Third, stop shipping features that treat generative AI as a product category. Image Playground should either become a layer inside a compositing tool with controls for style, color grading and composition, or it should be terminated (with extreme prejudice). Genmoji is a party trick. Writing Tools, in its current form, is a downgrade from writing your own sentences. The instinct to ship these features came from the same boardroom pressure that Iaso identified: investors wanted to see the letters “AI” on a keynote slide, and Apple, for the first time in its modern history, complied with that pressure rather than ignoring it.

The bicycle with the chain

What makes Iaso’s piece so effective is that it comes from someone who loves the platform, not an Android partisan scoring points, but someone who walked into an Apple Store out of frustration with a Samsung Galaxy, bought an iPhone 7, and never looked back.

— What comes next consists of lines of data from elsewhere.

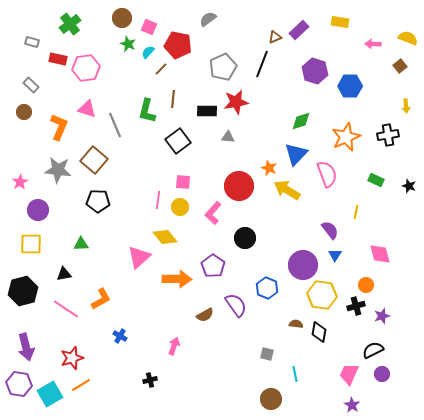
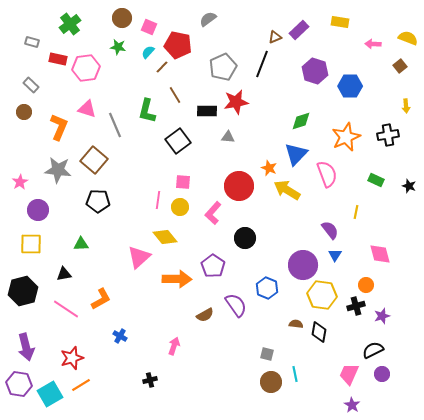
green star at (128, 44): moved 10 px left, 3 px down; rotated 14 degrees counterclockwise
brown line at (161, 69): moved 1 px right, 2 px up
brown line at (173, 99): moved 2 px right, 4 px up; rotated 36 degrees counterclockwise
brown circle at (271, 399): moved 17 px up
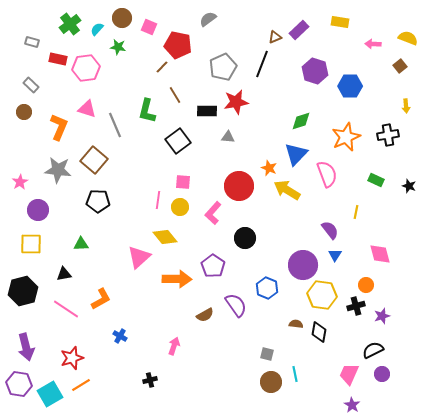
cyan semicircle at (148, 52): moved 51 px left, 23 px up
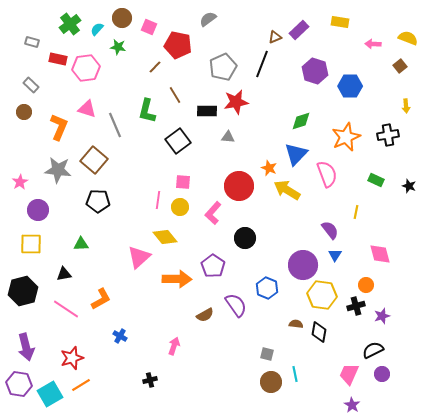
brown line at (162, 67): moved 7 px left
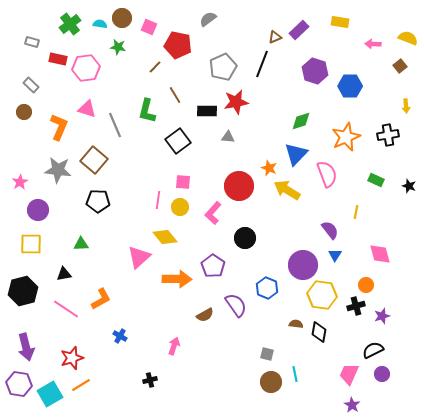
cyan semicircle at (97, 29): moved 3 px right, 5 px up; rotated 56 degrees clockwise
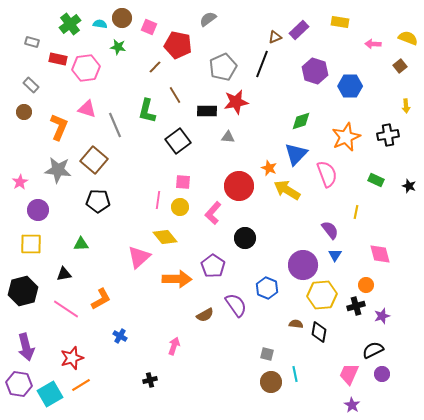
yellow hexagon at (322, 295): rotated 12 degrees counterclockwise
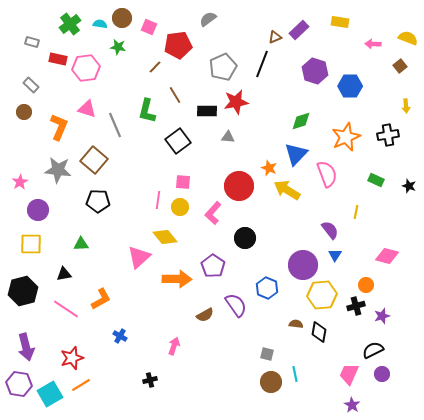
red pentagon at (178, 45): rotated 20 degrees counterclockwise
pink diamond at (380, 254): moved 7 px right, 2 px down; rotated 60 degrees counterclockwise
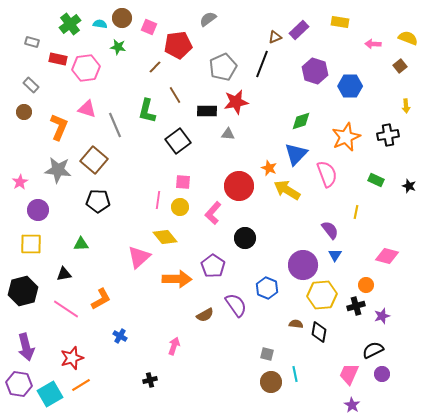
gray triangle at (228, 137): moved 3 px up
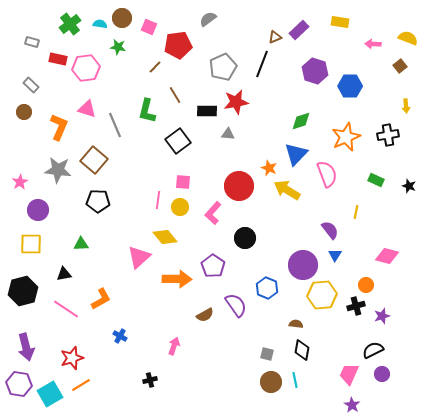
black diamond at (319, 332): moved 17 px left, 18 px down
cyan line at (295, 374): moved 6 px down
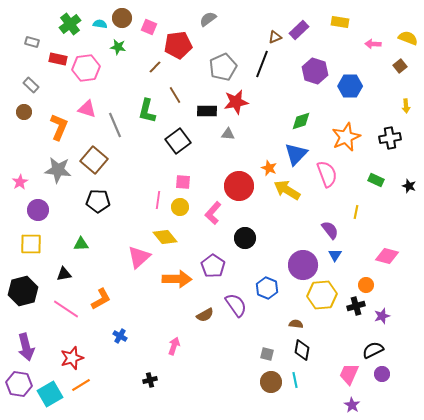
black cross at (388, 135): moved 2 px right, 3 px down
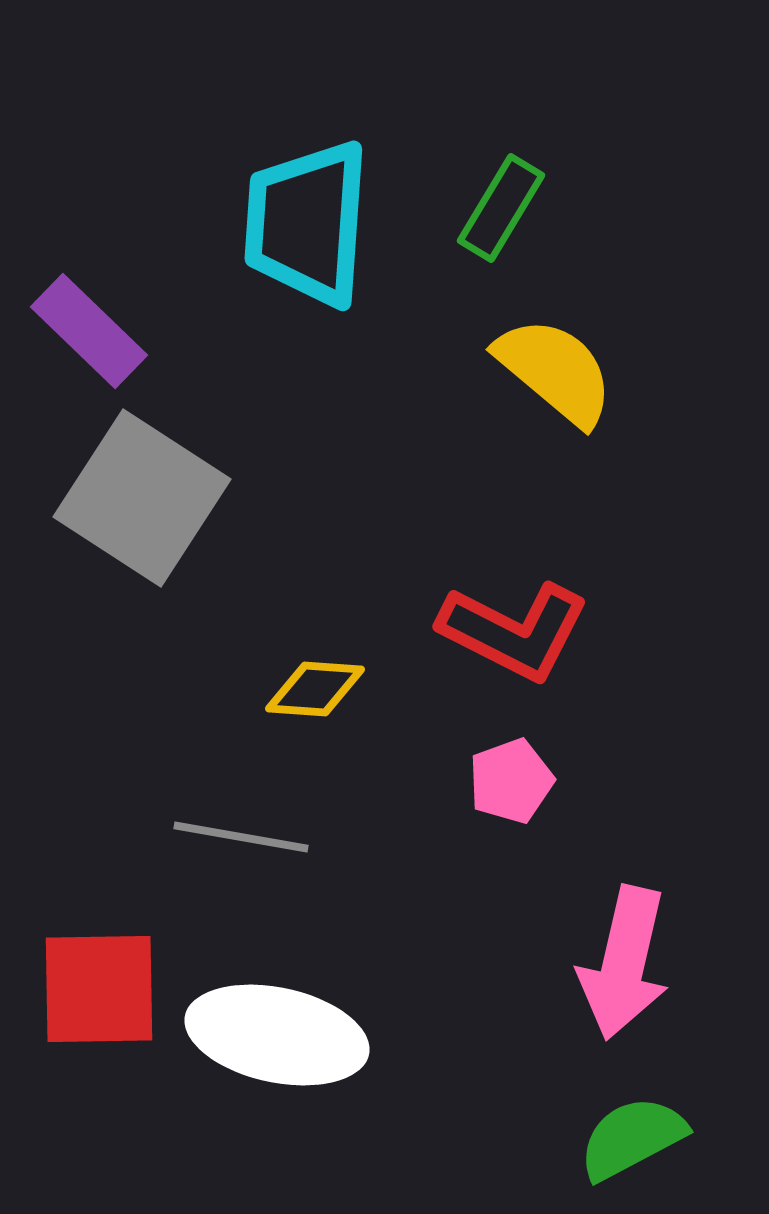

Someone who considers the iPhone one of the best decisions of her creative career. The disappointment is proportional to the belief in what Apple could have done with this technology.

If Apple connects the dots into the personal context engine Federighi demonstrated in 2024, processed within Private Cloud Compute, it would have a product no competitor could replicate without building the same vertical stack from scratch.

The bicycle metaphor needs a small revision. The chain is being forged, link by link, in App Intents, Foundation Models, and on-device silicon. WWDC 2026 will tell us whether Apple connects it to the gears or whether the bike stays propped against the wall.